> **WHAT THE EXERCISE ASKS**
Would you copy out only the lines from the one with "41: (177, 163, 3.43)" to the end of the records, exactly as they stand?
──────── ENTRIES SHOWN ────────
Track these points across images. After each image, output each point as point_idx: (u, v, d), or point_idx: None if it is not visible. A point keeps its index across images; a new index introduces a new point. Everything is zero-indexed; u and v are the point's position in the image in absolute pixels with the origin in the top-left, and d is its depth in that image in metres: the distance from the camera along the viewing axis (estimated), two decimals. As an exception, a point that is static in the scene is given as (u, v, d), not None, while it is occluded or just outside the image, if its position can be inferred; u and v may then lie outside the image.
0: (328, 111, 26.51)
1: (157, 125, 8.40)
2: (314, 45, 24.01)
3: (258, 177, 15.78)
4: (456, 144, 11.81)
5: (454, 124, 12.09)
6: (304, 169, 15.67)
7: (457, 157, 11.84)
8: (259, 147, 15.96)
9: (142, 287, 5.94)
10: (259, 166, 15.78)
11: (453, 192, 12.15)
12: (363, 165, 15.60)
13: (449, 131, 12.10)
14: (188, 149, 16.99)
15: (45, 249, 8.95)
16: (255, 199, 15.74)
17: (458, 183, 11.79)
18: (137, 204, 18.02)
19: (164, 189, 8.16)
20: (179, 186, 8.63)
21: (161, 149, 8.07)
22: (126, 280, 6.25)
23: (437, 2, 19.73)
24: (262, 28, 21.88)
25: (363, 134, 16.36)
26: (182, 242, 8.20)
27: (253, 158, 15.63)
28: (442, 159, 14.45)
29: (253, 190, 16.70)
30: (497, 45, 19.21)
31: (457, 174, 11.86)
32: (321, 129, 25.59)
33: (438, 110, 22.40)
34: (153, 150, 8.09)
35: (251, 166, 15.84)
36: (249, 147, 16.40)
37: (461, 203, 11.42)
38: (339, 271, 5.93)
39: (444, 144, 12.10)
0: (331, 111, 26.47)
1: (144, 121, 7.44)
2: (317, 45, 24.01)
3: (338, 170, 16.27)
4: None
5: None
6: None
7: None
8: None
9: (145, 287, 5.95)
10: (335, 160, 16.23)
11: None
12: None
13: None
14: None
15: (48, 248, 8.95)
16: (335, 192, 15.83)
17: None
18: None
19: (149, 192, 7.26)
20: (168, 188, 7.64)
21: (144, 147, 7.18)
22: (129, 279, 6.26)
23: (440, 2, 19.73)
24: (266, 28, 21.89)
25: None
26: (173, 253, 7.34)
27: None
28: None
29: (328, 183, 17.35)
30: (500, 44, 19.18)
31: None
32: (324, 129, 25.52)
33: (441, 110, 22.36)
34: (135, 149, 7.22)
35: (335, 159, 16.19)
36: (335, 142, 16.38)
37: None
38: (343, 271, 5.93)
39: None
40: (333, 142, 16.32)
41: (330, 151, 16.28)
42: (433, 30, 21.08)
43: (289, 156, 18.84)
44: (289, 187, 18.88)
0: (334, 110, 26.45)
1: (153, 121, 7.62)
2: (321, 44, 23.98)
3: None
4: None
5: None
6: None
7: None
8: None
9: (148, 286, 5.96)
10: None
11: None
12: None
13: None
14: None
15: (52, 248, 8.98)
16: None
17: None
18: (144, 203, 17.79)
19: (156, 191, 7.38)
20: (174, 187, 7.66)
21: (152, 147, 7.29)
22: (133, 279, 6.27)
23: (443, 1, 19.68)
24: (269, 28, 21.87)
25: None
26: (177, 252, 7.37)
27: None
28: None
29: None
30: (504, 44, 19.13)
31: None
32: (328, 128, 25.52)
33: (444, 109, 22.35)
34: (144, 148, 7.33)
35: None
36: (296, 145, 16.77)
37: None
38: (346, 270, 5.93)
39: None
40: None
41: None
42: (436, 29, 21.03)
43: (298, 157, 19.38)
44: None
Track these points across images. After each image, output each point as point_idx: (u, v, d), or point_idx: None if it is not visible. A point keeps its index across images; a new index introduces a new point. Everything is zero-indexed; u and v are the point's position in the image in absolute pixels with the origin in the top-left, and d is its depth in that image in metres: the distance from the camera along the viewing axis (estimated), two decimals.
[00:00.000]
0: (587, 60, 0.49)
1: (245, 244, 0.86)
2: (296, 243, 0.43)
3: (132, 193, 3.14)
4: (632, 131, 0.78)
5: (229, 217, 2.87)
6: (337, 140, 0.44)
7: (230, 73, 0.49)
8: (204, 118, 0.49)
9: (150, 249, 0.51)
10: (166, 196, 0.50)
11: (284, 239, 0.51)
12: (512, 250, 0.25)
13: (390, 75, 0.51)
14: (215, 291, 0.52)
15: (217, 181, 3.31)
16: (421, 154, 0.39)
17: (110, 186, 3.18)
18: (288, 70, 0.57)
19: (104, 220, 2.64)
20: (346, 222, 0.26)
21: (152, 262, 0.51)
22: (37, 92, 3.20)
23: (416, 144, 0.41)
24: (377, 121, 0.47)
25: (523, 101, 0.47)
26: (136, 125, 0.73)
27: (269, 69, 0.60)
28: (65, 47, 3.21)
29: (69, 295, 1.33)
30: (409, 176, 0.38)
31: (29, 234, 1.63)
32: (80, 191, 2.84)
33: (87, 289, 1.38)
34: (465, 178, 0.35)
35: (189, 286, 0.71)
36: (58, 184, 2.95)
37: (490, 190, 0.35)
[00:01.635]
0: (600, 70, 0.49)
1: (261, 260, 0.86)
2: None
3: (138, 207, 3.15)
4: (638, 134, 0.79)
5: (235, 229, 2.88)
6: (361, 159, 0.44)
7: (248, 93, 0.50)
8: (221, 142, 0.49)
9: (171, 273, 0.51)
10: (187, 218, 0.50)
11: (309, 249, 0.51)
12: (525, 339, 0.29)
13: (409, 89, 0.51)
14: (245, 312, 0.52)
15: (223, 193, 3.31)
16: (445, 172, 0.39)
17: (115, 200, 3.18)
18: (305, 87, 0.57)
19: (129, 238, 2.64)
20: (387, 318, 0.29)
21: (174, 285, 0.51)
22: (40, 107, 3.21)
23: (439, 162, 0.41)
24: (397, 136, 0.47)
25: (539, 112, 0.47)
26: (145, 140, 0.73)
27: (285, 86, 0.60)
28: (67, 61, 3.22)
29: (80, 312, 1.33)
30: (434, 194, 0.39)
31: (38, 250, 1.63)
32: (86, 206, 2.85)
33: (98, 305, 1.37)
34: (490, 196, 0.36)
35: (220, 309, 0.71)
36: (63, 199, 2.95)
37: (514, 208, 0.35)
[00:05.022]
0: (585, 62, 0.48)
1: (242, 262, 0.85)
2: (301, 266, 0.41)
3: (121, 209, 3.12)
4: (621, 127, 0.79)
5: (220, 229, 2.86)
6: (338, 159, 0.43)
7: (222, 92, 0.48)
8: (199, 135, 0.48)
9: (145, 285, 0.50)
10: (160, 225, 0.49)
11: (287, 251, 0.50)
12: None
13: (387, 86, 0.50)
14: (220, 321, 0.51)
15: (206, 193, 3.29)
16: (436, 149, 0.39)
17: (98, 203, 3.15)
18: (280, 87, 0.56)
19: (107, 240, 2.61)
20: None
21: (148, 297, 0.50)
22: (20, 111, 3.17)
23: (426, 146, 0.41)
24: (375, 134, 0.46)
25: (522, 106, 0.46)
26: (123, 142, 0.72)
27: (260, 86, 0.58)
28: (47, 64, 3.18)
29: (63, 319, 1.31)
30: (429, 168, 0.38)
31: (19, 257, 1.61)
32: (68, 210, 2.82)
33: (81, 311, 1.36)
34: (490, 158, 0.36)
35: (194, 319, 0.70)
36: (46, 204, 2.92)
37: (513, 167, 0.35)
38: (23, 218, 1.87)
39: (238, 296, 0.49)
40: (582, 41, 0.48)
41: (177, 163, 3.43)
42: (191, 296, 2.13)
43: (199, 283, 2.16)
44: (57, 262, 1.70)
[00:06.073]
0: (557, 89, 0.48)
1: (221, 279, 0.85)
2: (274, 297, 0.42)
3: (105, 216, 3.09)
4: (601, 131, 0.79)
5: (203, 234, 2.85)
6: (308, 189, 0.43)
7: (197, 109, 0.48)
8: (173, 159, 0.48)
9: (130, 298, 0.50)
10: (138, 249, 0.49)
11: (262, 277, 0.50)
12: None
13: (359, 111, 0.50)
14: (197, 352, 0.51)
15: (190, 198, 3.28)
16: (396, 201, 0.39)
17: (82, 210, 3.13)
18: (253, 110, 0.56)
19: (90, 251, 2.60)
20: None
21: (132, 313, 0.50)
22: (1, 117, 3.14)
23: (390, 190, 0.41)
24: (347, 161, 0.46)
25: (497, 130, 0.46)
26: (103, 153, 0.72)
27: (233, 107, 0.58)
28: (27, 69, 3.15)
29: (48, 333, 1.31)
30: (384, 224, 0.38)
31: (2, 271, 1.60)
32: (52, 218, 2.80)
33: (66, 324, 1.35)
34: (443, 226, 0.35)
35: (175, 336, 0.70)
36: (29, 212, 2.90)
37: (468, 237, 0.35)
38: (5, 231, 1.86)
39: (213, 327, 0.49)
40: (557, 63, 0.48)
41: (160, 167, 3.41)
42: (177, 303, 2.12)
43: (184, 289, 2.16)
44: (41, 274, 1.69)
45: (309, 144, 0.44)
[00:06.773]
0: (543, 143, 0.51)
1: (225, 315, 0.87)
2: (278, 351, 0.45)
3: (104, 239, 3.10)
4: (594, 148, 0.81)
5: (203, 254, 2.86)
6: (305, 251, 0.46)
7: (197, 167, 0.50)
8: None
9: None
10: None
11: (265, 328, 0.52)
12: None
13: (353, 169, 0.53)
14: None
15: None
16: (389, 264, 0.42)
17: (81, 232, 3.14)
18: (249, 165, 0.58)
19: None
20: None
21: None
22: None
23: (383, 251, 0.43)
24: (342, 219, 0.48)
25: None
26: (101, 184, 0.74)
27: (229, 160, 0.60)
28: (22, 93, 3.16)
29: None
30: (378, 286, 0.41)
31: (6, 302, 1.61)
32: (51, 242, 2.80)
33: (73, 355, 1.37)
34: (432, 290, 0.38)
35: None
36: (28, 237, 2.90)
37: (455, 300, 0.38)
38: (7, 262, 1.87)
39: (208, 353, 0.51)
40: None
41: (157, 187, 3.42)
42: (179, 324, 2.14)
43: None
────────
> **SOLVED PROBLEM**
41: (177, 163, 3.43)
42: (191, 296, 2.13)
43: (199, 283, 2.16)
44: (57, 262, 1.70)
[00:06.073]
0: (557, 89, 0.48)
1: (221, 279, 0.85)
2: (274, 297, 0.42)
3: (105, 216, 3.09)
4: (601, 131, 0.79)
5: (203, 234, 2.85)
6: (308, 189, 0.43)
7: (197, 109, 0.48)
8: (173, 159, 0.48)
9: (130, 298, 0.50)
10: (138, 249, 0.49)
11: (262, 277, 0.50)
12: None
13: (359, 111, 0.50)
14: (197, 352, 0.51)
15: (190, 198, 3.28)
16: (396, 201, 0.39)
17: (82, 210, 3.13)
18: (253, 110, 0.56)
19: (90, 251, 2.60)
20: None
21: (132, 313, 0.50)
22: (1, 117, 3.14)
23: (390, 190, 0.41)
24: (347, 161, 0.46)
25: (497, 130, 0.46)
26: (103, 153, 0.72)
27: (233, 107, 0.58)
28: (27, 69, 3.15)
29: (48, 333, 1.31)
30: (384, 224, 0.38)
31: (2, 271, 1.60)
32: (52, 218, 2.80)
33: (66, 324, 1.35)
34: (443, 226, 0.35)
35: (175, 336, 0.70)
36: (29, 212, 2.90)
37: (468, 237, 0.35)
38: (5, 231, 1.86)
39: (213, 327, 0.49)
40: (557, 63, 0.48)
41: (160, 167, 3.41)
42: (177, 303, 2.12)
43: (184, 289, 2.16)
44: (41, 274, 1.69)
45: (309, 144, 0.44)
[00:06.773]
0: (543, 143, 0.51)
1: (225, 315, 0.87)
2: (278, 351, 0.45)
3: (104, 239, 3.10)
4: (594, 148, 0.81)
5: (203, 254, 2.86)
6: (305, 251, 0.46)
7: (197, 167, 0.50)
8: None
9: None
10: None
11: (265, 328, 0.52)
12: None
13: (353, 169, 0.53)
14: None
15: None
16: (389, 264, 0.42)
17: (81, 232, 3.14)
18: (249, 165, 0.58)
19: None
20: None
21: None
22: None
23: (383, 251, 0.43)
24: (342, 219, 0.48)
25: None
26: (101, 184, 0.74)
27: (229, 160, 0.60)
28: (22, 93, 3.16)
29: None
30: (378, 286, 0.41)
31: (6, 302, 1.61)
32: (51, 242, 2.80)
33: (73, 355, 1.37)
34: (432, 290, 0.38)
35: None
36: (28, 237, 2.90)
37: (455, 300, 0.38)
38: (7, 262, 1.87)
39: (208, 353, 0.51)
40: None
41: (157, 187, 3.42)
42: (179, 324, 2.14)
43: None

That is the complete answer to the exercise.